• **EXERCISE GOAL**:
The records below are to be transcribed word for word.

□ □ □ □

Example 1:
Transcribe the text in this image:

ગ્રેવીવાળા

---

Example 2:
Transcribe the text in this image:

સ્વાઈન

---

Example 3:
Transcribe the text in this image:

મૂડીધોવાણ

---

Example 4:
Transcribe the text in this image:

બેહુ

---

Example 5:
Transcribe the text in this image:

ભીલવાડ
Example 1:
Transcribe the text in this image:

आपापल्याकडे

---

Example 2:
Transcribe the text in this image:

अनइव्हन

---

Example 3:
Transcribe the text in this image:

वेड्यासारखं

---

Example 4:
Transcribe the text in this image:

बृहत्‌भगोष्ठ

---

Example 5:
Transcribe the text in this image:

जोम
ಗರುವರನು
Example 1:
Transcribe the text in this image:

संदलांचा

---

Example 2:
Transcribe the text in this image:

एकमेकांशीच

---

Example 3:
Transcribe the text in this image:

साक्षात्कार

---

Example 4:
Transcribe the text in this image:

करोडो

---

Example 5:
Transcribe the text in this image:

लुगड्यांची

□ □ □ □

• **RESPONSE**:
Example 1:
Transcribe the text in this image:

ગ્રેવીવાળા

---

Example 2:
Transcribe the text in this image:

સ્વાઈન

---

Example 3:
Transcribe the text in this image:

મૂડીધોવાણ

---

Example 4:
Transcribe the text in this image:

બેહુ

---

Example 5:
Transcribe the text in this image:

ભીલવાડ
Example 1:
Transcribe the text in this image:

आपापल्याकडे

---

Example 2:
Transcribe the text in this image:

अनइव्हन

---

Example 3:
Transcribe the text in this image:

वेड्यासारखं

---

Example 4:
Transcribe the text in this image:

बृहत्‌भगोष्ठ

---

Example 5:
Transcribe the text in this image:

जोम
ಗರುವರನು
Example 1:
Transcribe the text in this image:

संदलांचा

---

Example 2:
Transcribe the text in this image:

एकमेकांशीच

---

Example 3:
Transcribe the text in this image:

साक्षात्कार

---

Example 4:
Transcribe the text in this image:

करोडो

---

Example 5:
Transcribe the text in this image:

लुगड्यांची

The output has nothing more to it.